Patent Owner unsuccessfully argued to the PTAB that Petitioner was time-barred from seeking IPR of its patent because Petitioner was in privity with certain entities involved in parallel district court litigation over the patent who were time-barred under Section 315(b). On appeal, Patent Owner recognized that the Federal Circuit (in Achates Reference Publishing, Inc. v. Apple Inc., 803 F.3d 652, 658 (Fed. Cir. 2015)) held that Section 314(d) “prohibits this court from reviewing the Board’s determination to initiate IPR proceedings based on its assessment of the time-bar of § 315(b).”

Patent Owner argued that the Supreme Court’s decision in Cuozzo Speed Technologies, LLC v. Lee, 136 S. Ct. 2131 (2016), implicitly overruled Achates. Specifically, Cuozzo “tied the limitation of judicial review to the Patent Office’s ability to make its substantive patentability determination as embodied in § 314(a)” and left open “the precise effect of § 314(d) on appeals . . . that depend on other less closely related statutes,” such as the time-bar of Section 315(b).

The Federal Circuit rejected Patent Owner’s argument, as Cuozzo stated that the prohibition against reviewability applies to “questions that are closely tied to the application and interpretation of statutes related to the Patent Office’s decision to initiate inter partes review,” and that Section 315 “is just such a statute.” In fact, Cuozzo addressed Section 312, which governs what form a petition must take and is not related to substantive patentability.

Patent Owner also argued that time-bar issues should be reviewable because parties may argue those issues at trial. However, the Court noted that Achates also rejected this argument, and was not overruled by Cuozzo.

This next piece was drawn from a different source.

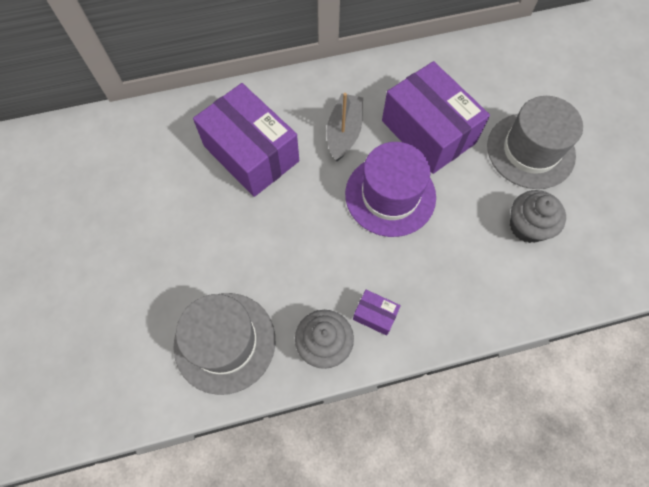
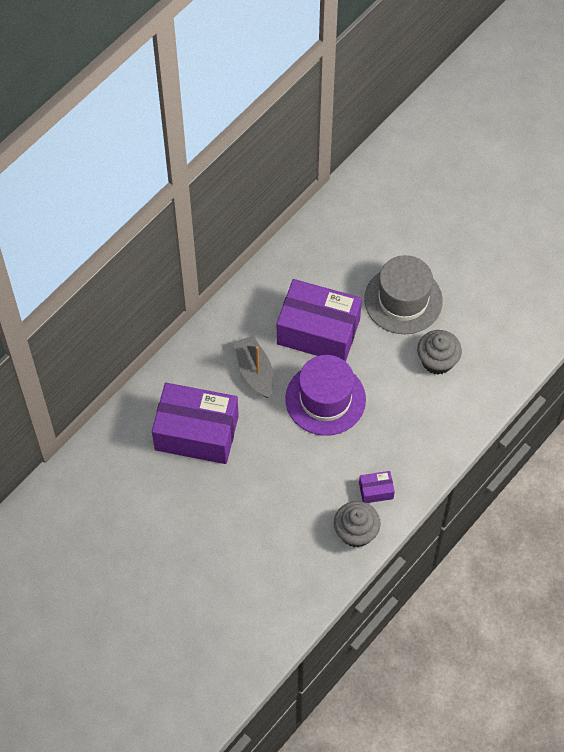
camera: 35 degrees left, 5 degrees down
grey hat [174,293,275,395] -> none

The Federal Circuit has now made clear that decisions under Section 315(b) are not appealable, and that the reviewability ban under Section 314(d) is not limited to issues arising under section 314. Thus, although it was the Patent Owner that was denied appellate review in Wi-Fi One, it is even more critical in the wake of that decision that parties wishing to file an IPR address potential privity issues as early as possible and account for any potential time-bar issues in deciding when to file their IPR.